Anti-Inflammatory Effects in Acute Injury

In acute injury situations, HBOT reduces pro-inflammatory signaling. It decreases beta-2 integrin expression on neutrophils, which reduces inappropriate neutrophil adhesion and the inflammatory cascade that causes reperfusion injury.

This is why HBOT for decompression sickness isn’t just about bubble size. Bubbles trigger inflammation that causes ongoing tissue damage even after the gas itself is resolved. HBOT addresses both the mechanical bubble problem and the inflammatory response.

Neurological Effects: Blood Flow and Neuroplasticity

For brain conditions — TBI, post-stroke neurological deficits, PTSD in some research — the proposed mechanisms involve cerebral blood flow and neuroplasticity.

In chronically hypoxic or injured brain regions, neurons can be dormant rather than dead. They’ve reduced metabolic activity to survive with limited oxygen supply. Some researchers call these areas “idling neurons.” HBOT’s oxygen increase can restore activity to these cells and, with repeated sessions, promote synaptic reorganization.

Imaging studies have shown increased regional cerebral blood flow following HBOT protocols. The Efrati lab and others have used SPECT and MRI to document changes in brain perfusion patterns before and after treatment. Whether those changes correlate with functional improvement varies by patient and condition.

Pressure as a Mechanism: Decompression Sickness

For DCS and arterial gas embolism, the pressure itself — not just the oxygen — is part of the treatment. Boyle’s Law states that gas volume decreases as pressure increases. Recompressing a patient with nitrogen bubbles in tissue physically reduces bubble size, restoring circulation to blocked vessels and reducing mechanical tissue damage.

Combined with 100% oxygen breathing (which washes out nitrogen faster and prevents additional bubble formation), this is why recompression is the treatment for DCS rather than just breathing oxygen at normal pressure.

FAQ

Does more pressure mean better results? Not necessarily. Most wound protocols use 2.4 ATA. Going higher increases oxygen toxicity risk without demonstrated additional benefit for most indications.
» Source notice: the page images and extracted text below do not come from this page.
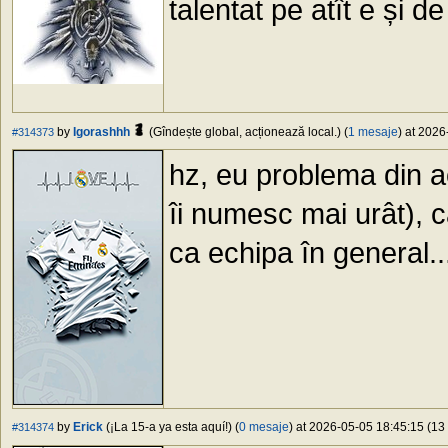
talentat pe atît e și de
by
Igorashhh
(Gîndește global, acționează local.) (
1 mesaje
) at 2026
#314373
hz, eu problema din a
îi numesc mai urât), c
ca echipa în general..
by
Erick
(¡La 15-a ya esta aquí!) (
0 mesaje
) at 2026-05-05 18:45:15 (13 
#314374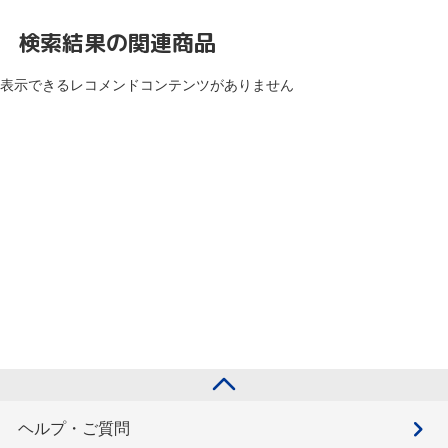
検索結果の関連商品
表示できるレコメンドコンテンツがありません
ヘルプ・ご質問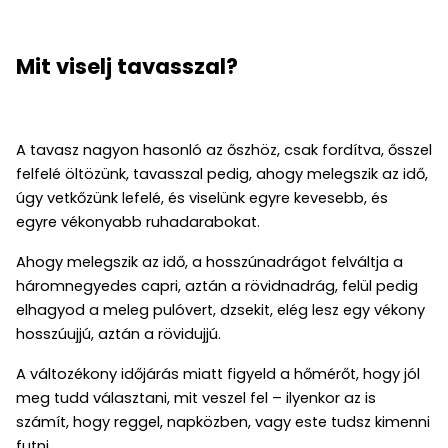
Mit viselj tavasszal?
A tavasz nagyon hasonló az őszhöz, csak fordítva, ősszel
felfelé öltözünk, tavasszal pedig, ahogy melegszik az idő,
úgy vetkőzünk lefelé, és viselünk egyre kevesebb, és
egyre vékonyabb ruhadarabokat.
Ahogy melegszik az idő, a hosszúnadrágot felváltja a
háromnegyedes capri, aztán a rövidnadrág, felül pedig
elhagyod a meleg pulóvert, dzsekit, elég lesz egy vékony
hosszúujjú, aztán a rövidujjú.
A változékony időjárás miatt figyeld a hőmérőt, hogy jól
meg tudd választani, mit veszel fel – ilyenkor az is
számít, hogy reggel, napközben, vagy este tudsz kimenni
futni.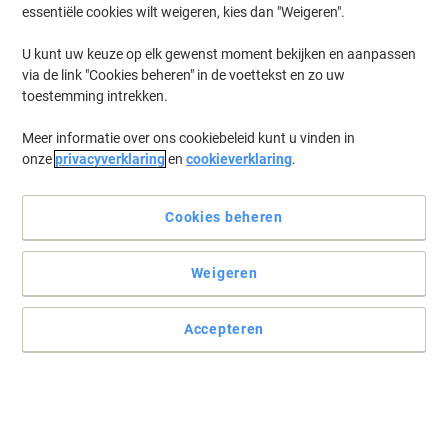
essentiële cookies wilt weigeren, kies dan "Weigeren".
U kunt uw keuze op elk gewenst moment bekijken en aanpassen
via de link "Cookies beheren" in de voettekst en zo uw
toestemming intrekken.
Meer informatie over ons cookiebeleid kunt u vinden in
onze
privacyverklaring
en
cookieverklaring
.
Cookies beheren
Weigeren
Accepteren
Professioneel adresseren kunt u zelf
U hoeft niet veel moeite of geld te investeren voor correspondentie
met een professioneel uiterlijk. Het begint al bij de labels. Ontwerp
en bedruk uw etiketten gratis en snel via www.avery.eu/print.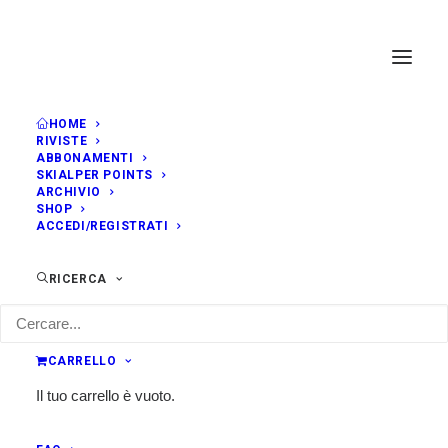
HOME
RIVISTE
ABBONAMENTI
SKIALPER POINTS
ARCHIVIO
SHOP
ACCEDI/REGISTRATI
RICERCA
CARRELLO
Il tuo carrello è vuoto.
The optimal pressure varies by condition — treatment tables are based on decades of research, not guesswork.

Why does HBOT help conditions that seem very different from each other? Because hypoxia is a common pathway in many conditions. Wounds don’t heal because cells can’t get enough oxygen. Bone infections persist partly because neutrophils can’t kill bacteria in low-oxygen tissue. Some brain injuries leave neurons dormant in low-oxygen zones. Delivering more oxygen to struggling tissue helps across these different contexts, but through different specific mechanisms in each case.
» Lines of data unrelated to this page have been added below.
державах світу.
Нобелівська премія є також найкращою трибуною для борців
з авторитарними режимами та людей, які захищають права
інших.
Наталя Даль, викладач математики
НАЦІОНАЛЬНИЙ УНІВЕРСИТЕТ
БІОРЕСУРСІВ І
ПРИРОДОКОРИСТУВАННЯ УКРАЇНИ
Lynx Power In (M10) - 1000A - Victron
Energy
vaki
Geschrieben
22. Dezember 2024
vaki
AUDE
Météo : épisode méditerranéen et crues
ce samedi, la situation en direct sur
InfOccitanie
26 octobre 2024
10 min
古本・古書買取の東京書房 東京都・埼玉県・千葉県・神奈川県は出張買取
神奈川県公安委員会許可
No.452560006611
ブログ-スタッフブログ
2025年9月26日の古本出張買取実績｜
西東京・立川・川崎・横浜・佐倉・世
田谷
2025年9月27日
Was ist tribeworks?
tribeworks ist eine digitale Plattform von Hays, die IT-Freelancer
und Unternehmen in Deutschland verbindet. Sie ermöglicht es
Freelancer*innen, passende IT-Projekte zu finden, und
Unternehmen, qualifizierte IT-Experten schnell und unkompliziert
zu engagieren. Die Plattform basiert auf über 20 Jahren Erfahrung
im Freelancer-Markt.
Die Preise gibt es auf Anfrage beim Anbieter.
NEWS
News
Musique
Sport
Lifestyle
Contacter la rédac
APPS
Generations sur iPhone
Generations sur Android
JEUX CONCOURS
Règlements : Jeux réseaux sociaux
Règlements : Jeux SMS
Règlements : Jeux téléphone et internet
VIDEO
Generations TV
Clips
Does HBOT work differently in the brain than in wounds? Yes. In wounds, angiogenesis and bactericidal effects are the primary mechanisms. In brain conditions, researchers focus on cerebral blood flow, neuroplasticity, and stem cell recruitment. The fundamental Henry’s Law physics is the same, but the therapeutic effect builds on different biology depending on the target tissue.

Medical Disclaimer: This page describes proposed mechanisms of action based on published research. It is not medical advice. The specific mechanisms relevant to your condition should be discussed with a qualified hyperbaric medicine physician.